** EXERCISE PROMPT **
Give the data again in full. Keep every line the same.

-*-*-

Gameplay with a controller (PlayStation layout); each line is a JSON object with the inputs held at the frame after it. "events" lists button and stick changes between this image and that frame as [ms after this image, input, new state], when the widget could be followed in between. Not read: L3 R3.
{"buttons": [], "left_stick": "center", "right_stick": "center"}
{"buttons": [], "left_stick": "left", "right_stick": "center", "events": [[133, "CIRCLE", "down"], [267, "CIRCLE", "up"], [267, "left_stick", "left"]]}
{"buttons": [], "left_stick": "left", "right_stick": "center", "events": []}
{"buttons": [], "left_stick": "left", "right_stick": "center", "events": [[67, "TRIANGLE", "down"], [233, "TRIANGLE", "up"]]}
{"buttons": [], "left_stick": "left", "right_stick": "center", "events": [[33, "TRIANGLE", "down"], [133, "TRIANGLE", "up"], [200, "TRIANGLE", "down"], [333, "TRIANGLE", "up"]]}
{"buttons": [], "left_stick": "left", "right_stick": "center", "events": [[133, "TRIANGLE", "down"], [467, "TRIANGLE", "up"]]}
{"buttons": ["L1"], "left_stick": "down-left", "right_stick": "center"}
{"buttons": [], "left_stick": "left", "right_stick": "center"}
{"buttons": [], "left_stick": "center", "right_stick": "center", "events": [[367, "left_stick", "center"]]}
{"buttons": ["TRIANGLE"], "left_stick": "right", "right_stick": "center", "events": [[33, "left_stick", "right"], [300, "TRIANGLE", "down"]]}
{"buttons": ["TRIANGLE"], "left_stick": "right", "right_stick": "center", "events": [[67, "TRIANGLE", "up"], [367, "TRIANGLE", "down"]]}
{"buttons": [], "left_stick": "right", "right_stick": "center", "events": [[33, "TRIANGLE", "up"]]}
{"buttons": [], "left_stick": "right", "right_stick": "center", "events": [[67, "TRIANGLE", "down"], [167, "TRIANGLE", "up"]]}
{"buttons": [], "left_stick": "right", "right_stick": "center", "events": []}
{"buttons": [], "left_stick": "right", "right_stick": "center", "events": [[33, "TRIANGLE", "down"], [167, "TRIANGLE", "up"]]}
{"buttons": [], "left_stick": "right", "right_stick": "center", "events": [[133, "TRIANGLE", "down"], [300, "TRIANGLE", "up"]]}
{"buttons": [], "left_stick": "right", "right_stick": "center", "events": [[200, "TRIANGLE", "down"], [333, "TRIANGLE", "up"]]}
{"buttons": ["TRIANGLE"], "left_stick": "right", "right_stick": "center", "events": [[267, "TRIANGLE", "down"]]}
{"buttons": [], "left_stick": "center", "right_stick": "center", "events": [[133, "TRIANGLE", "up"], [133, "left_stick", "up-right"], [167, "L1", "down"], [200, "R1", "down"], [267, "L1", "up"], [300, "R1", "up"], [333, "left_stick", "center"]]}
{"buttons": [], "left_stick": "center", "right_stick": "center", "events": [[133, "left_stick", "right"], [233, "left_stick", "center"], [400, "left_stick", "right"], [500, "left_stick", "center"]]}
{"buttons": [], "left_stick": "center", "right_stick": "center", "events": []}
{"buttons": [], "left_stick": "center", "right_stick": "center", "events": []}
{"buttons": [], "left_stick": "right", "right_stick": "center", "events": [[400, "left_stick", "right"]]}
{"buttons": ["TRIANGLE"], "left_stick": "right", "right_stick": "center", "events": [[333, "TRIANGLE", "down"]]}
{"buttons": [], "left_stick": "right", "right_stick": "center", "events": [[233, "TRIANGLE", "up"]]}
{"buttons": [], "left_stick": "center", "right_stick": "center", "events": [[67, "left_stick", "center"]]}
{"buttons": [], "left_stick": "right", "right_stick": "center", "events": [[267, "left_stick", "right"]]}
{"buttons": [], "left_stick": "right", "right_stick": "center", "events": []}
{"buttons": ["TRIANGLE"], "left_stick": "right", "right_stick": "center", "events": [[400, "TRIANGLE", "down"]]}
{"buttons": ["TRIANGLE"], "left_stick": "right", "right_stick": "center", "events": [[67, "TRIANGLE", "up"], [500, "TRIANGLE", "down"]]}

-*-*-

** ANSWER FOR THIS EXERCISE **
Gameplay with a controller (PlayStation layout); each line is a JSON object with the inputs held at the frame after it. "events" lists button and stick changes between this image and that frame as [ms after this image, input, new state], when the widget could be followed in between. Not read: L3 R3.
{"buttons": [], "left_stick": "center", "right_stick": "center"}
{"buttons": [], "left_stick": "left", "right_stick": "center", "events": [[133, "CIRCLE", "down"], [267, "CIRCLE", "up"], [267, "left_stick", "left"]]}
{"buttons": [], "left_stick": "left", "right_stick": "center", "events": []}
{"buttons": [], "left_stick": "left", "right_stick": "center", "events": [[67, "TRIANGLE", "down"], [233, "TRIANGLE", "up"]]}
{"buttons": [], "left_stick": "left", "right_stick": "center", "events": [[33, "TRIANGLE", "down"], [133, "TRIANGLE", "up"], [200, "TRIANGLE", "down"], [333, "TRIANGLE", "up"]]}
{"buttons": [], "left_stick": "left", "right_stick": "center", "events": [[133, "TRIANGLE", "down"], [467, "TRIANGLE", "up"]]}
{"buttons": ["L1"], "left_stick": "down-left", "right_stick": "center"}
{"buttons": [], "left_stick": "left", "right_stick": "center"}
{"buttons": [], "left_stick": "center", "right_stick": "center", "events": [[367, "left_stick", "center"]]}
{"buttons": ["TRIANGLE"], "left_stick": "right", "right_stick": "center", "events": [[33, "left_stick", "right"], [300, "TRIANGLE", "down"]]}
{"buttons": ["TRIANGLE"], "left_stick": "right", "right_stick": "center", "events": [[67, "TRIANGLE", "up"], [367, "TRIANGLE", "down"]]}
{"buttons": [], "left_stick": "right", "right_stick": "center", "events": [[33, "TRIANGLE", "up"]]}
{"buttons": [], "left_stick": "right", "right_stick": "center", "events": [[67, "TRIANGLE", "down"], [167, "TRIANGLE", "up"]]}
{"buttons": [], "left_stick": "right", "right_stick": "center", "events": []}
{"buttons": [], "left_stick": "right", "right_stick": "center", "events": [[33, "TRIANGLE", "down"], [167, "TRIANGLE", "up"]]}
{"buttons": [], "left_stick": "right", "right_stick": "center", "events": [[133, "TRIANGLE", "down"], [300, "TRIANGLE", "up"]]}
{"buttons": [], "left_stick": "right", "right_stick": "center", "events": [[200, "TRIANGLE", "down"], [333, "TRIANGLE", "up"]]}
{"buttons": ["TRIANGLE"], "left_stick": "right", "right_stick": "center", "events": [[267, "TRIANGLE", "down"]]}
{"buttons": [], "left_stick": "center", "right_stick": "center", "events": [[133, "TRIANGLE", "up"], [133, "left_stick", "up-right"], [167, "L1", "down"], [200, "R1", "down"], [267, "L1", "up"], [300, "R1", "up"], [333, "left_stick", "center"]]}
{"buttons": [], "left_stick": "center", "right_stick": "center", "events": [[133, "left_stick", "right"], [233, "left_stick", "center"], [400, "left_stick", "right"], [500, "left_stick", "center"]]}
{"buttons": [], "left_stick": "center", "right_stick": "center", "events": []}
{"buttons": [], "left_stick": "center", "right_stick": "center", "events": []}
{"buttons": [], "left_stick": "right", "right_stick": "center", "events": [[400, "left_stick", "right"]]}
{"buttons": ["TRIANGLE"], "left_stick": "right", "right_stick": "center", "events": [[333, "TRIANGLE", "down"]]}
{"buttons": [], "left_stick": "right", "right_stick": "center", "events": [[233, "TRIANGLE", "up"]]}
{"buttons": [], "left_stick": "center", "right_stick": "center", "events": [[67, "left_stick", "center"]]}
{"buttons": [], "left_stick": "right", "right_stick": "center", "events": [[267, "left_stick", "right"]]}
{"buttons": [], "left_stick": "right", "right_stick": "center", "events": []}
{"buttons": ["TRIANGLE"], "left_stick": "right", "right_stick": "center", "events": [[400, "TRIANGLE", "down"]]}
{"buttons": ["TRIANGLE"], "left_stick": "right", "right_stick": "center", "events": [[67, "TRIANGLE", "up"], [500, "TRIANGLE", "down"]]}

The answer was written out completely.